Sabía que posiblemente muriera en los próximos segundos, pero había decidido luchar hasta el final. Algunos fragmentos inconexos de su vida acudieron velozmente. Sentía en las sienes el latido enloquecido de su corazón, y la tensión de la espera se le hacía insoportable. A través de un panorámico mamparo de vidrio podía distinguir el pozo de tránsito, la salvación andaba por allá fuera, pero no lo esperaría para siempre.
—Necesito más tiempo, por favor —susurró; pero ignoraba si la IA lo estaba escuchando.
Los dos xenos entraron al pabellón y cargaron contra los trajes de combate activados; habían mordido el anzuelo. Paco levantó el fusil y disparó sobre uno de ellos. El golpe de ultrafrecuencia abrió la cabeza del ser en dos mitades, pero el otro consiguió maniobrar a una velocidad que Paco nunca había visto en una criatura tan grande, y se le echó encima.
El insectoide lo rodeó de negrura; una de sus garras aprisionó la muñeca que empuñaba el sónico, mientras otras dos lo retenían contra el suelo.

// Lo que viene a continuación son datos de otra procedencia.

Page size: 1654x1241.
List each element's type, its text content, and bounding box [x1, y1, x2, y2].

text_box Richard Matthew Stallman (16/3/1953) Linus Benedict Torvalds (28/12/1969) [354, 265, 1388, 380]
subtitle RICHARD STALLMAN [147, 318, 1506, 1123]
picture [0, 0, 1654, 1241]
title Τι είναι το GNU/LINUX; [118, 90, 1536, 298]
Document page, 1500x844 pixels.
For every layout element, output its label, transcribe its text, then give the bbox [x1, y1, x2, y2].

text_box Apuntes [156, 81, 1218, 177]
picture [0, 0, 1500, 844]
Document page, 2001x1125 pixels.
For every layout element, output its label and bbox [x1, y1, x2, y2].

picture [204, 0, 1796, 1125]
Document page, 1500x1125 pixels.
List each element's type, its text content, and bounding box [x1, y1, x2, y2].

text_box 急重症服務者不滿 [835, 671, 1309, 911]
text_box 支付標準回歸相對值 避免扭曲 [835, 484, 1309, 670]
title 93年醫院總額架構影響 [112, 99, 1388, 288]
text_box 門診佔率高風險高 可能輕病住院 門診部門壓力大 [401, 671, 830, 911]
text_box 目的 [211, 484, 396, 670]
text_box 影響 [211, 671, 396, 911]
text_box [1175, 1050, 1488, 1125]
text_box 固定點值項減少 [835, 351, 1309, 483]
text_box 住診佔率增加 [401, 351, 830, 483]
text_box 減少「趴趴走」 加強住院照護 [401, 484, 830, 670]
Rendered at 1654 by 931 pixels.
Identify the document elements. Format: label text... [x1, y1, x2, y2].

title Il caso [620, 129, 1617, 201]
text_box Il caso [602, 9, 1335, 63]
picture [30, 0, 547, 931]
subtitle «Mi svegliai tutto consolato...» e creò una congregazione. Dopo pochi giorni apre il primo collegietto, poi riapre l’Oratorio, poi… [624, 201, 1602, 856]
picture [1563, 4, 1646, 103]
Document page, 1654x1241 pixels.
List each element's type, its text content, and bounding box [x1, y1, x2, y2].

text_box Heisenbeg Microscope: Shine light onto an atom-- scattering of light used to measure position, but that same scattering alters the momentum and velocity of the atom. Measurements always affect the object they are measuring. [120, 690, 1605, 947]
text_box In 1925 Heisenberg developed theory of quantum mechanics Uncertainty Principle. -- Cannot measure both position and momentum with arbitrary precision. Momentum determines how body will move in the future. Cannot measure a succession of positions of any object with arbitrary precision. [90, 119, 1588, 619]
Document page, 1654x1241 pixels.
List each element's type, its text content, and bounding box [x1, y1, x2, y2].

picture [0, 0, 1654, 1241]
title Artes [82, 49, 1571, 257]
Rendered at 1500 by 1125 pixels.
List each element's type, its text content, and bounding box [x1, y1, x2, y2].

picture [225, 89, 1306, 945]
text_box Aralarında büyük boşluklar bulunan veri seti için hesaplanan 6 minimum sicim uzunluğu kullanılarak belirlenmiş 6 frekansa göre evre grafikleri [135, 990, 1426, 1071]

El calor de la criatura parecía quemarlo, y la enorme cabeza se extendió hacia su rostro. Sintió el pulso de cuentas romperse bajo la presión de la garra; las cuentas y el cuarzo de su suerte cayeron hacia el olvido. Paco cerró los ojos y esperó el final.
Pero el final no llegó.
La criatura se incorporó y Paco comprendió que, de algún modo, lo había identificado. El era el Crisol del Miedo; el intocable que destruiría a la raza enemiga.
La mano libre de Paco detonó la granada electromagnética, y el xenoide se sacudió como alcanzado por un rayo. Paco recuperó el sónico y, clavándolo entre los bulbos sensoriales del ser, hizo un disparo a quemarropa. El insectoide entró en colapso y se derrumbó.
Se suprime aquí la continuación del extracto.